Bearbeitervermerk: Deliktsrecht ist nicht zu prüfen.
Aufgabe 2)
Da V sich weigert, erhebt K beim zuständigen Amtsgericht Klage. Das Gericht lädt beide ordnungsgemäß zu einer Güte- und mündlichen Verhandlung am 08.08.13. V erscheint, K jedoch nicht. V beantragt ein Versäumnisurteil gegen K, welches das Gericht erlässt. Dies wird K am 14.08.13 zugestellt. Am 20.08.13 geht beim Amtsgericht ein Einspruch des K gegen das Versäumnisurteil ein. Daraufhin lädt das Amtsgericht erneut beide Parteien zur mündlichen Verhandlung. Direkt nach Aufruf der Sache erklärt K, dass er die Klage zurücknehme. V meint, K „soll sich endlich mal entscheiden, was er will“, und verweigert die Zustimmung zur Klagerücknahme.
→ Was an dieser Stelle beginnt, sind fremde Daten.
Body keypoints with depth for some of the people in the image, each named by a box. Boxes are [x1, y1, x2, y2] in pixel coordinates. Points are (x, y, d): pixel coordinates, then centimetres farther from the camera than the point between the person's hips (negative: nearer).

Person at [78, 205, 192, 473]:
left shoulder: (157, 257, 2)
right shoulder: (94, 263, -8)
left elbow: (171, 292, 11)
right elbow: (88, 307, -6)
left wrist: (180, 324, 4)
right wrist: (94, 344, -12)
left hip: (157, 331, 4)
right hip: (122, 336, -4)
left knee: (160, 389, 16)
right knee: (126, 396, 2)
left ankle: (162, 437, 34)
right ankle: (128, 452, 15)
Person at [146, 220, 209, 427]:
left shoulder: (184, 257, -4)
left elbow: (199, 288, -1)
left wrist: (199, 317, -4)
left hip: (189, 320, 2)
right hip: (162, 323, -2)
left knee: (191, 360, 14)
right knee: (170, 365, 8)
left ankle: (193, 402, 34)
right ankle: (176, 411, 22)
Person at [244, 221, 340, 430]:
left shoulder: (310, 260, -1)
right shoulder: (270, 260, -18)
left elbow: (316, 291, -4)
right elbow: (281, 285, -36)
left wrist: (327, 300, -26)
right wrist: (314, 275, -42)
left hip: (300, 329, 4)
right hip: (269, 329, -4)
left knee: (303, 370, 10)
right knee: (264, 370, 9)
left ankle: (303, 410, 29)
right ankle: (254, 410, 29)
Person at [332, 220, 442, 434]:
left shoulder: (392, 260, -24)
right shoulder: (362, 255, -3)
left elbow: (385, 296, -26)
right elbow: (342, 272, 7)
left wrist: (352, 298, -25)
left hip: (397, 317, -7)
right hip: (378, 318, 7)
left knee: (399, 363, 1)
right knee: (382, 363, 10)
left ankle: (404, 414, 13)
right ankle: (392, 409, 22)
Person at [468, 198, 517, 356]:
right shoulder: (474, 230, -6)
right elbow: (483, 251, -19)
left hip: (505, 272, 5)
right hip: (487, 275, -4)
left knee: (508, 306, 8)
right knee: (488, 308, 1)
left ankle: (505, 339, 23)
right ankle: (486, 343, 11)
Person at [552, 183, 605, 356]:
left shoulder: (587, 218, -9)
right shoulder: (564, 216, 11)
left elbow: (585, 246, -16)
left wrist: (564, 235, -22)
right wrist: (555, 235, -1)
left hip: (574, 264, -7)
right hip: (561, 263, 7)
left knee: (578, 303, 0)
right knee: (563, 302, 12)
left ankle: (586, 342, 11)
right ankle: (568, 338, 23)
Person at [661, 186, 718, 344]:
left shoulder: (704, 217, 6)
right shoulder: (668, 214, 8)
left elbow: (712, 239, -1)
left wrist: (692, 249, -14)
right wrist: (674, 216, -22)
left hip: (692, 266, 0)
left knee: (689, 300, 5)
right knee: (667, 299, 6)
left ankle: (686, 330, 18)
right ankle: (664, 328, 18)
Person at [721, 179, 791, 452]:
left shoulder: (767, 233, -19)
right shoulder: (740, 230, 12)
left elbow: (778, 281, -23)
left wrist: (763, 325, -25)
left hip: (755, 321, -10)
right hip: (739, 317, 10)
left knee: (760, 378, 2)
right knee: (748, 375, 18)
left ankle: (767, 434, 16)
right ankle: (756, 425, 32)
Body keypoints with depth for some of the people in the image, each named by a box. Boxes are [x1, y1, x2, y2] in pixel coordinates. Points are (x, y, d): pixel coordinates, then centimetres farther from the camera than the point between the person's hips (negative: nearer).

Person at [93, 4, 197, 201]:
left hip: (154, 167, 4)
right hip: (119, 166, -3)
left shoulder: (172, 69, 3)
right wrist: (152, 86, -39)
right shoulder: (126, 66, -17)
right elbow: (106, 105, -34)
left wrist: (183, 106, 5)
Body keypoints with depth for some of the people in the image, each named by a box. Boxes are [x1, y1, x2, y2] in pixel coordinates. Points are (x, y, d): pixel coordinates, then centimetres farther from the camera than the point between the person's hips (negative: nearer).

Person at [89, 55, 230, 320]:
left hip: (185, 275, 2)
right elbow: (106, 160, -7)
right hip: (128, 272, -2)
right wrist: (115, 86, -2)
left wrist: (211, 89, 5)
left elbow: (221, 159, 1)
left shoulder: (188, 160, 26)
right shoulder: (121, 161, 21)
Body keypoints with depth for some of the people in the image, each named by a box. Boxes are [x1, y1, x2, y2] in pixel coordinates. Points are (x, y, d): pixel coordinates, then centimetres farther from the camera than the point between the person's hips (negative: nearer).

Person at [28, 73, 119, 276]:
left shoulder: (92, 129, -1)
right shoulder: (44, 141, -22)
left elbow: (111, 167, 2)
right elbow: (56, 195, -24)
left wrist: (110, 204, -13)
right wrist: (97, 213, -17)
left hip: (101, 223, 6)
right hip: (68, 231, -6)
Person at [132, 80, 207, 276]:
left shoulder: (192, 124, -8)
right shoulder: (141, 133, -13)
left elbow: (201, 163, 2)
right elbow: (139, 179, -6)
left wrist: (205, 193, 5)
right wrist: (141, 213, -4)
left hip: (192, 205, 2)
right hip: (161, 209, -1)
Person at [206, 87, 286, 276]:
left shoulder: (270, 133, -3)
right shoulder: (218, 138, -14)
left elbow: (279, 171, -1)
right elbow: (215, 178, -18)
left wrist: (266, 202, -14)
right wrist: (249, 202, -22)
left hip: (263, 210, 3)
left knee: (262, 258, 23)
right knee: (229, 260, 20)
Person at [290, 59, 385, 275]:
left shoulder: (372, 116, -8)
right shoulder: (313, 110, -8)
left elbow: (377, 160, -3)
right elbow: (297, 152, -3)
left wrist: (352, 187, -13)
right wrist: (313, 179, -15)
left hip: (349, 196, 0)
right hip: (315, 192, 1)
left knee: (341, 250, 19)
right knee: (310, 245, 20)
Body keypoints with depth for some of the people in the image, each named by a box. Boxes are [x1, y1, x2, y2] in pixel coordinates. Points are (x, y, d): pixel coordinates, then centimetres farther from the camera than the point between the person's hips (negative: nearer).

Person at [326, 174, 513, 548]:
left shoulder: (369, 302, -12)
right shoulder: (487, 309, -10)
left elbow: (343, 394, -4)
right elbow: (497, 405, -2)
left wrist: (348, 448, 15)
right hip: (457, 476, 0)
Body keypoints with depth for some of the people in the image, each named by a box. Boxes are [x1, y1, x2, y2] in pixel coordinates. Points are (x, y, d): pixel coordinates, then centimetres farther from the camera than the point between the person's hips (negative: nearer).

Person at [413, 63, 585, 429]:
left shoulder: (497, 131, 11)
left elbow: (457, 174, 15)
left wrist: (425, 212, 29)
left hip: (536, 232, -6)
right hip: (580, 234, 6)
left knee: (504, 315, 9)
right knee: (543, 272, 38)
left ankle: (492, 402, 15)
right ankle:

Ist die Klagerücknahme des K wirksam?
Erster teil würde ich einfach mal auf die abwandlung des ebay-falls tippen
Frage 2 einfach nach § 259 I lösen und sagen, dass die Rücknahme nur mit Zustimmung des Beklagten möglich ist? Sehe hier keine Problempunkte
meine § 269 I ZPO, nicht § 259
Hab es eher so gesehen, dass gem. §137 ZPO die mündliche Verhandlung noch nicht begonnen hat (da noch keine Anträge gestellt wurden). Insofern kommt es auf eine Einwilligung des V nicht an.
Irgendwie grübel ich noch über das eher „widersprüchliche Verhalten“ des K, sprich ob er nach Einspruch gegen das VU die Klage zurücknehmen kann. Was die Prozesskosten angeht, besteht da eigentlich kein Problem, K zahlt wegen Säumnis gem. §95 ZPO sowieso und nach Klagerücknahme auch nach §269 III 2 ZPO die restlichen Kosten.
Die Sache ist damit zwar nicht mehr anhängig, eine erneute Klage wegen der selben Sache dürfte jedoch wegen Rechtsmißbrauch unzulässig sein. Sinn der Einwilligung ist ja, dass der Beklagte Rechtssicherheit erlangt. Diesem Bedürfnis liese sich zwar auch durch ein Zustimmungserfordernis nachkommen, auf der anderen Seite sehe ich aber keine Grund, wieso man dem Kläger das Recht der Klagerücknahme abschneiden sollte. Die Gründe für sein Verhalten können ja durchaus berechtigt sein und der Beklagte erhält durch die Unzulässigkeit einer erneuten Klage in der selben Sache ja ein „Mehr“. Sollten sich nachträglich neue Dinge ergeben, wäre dies ja uU ein neuer Antrag und damit eine neue Klage auch gerechtfertigt
Landgericht Bonn, 5 S 205/11, NJW-RR 2012, 1008 und mit Anm. Schwab, Jus 2013, 453 ff.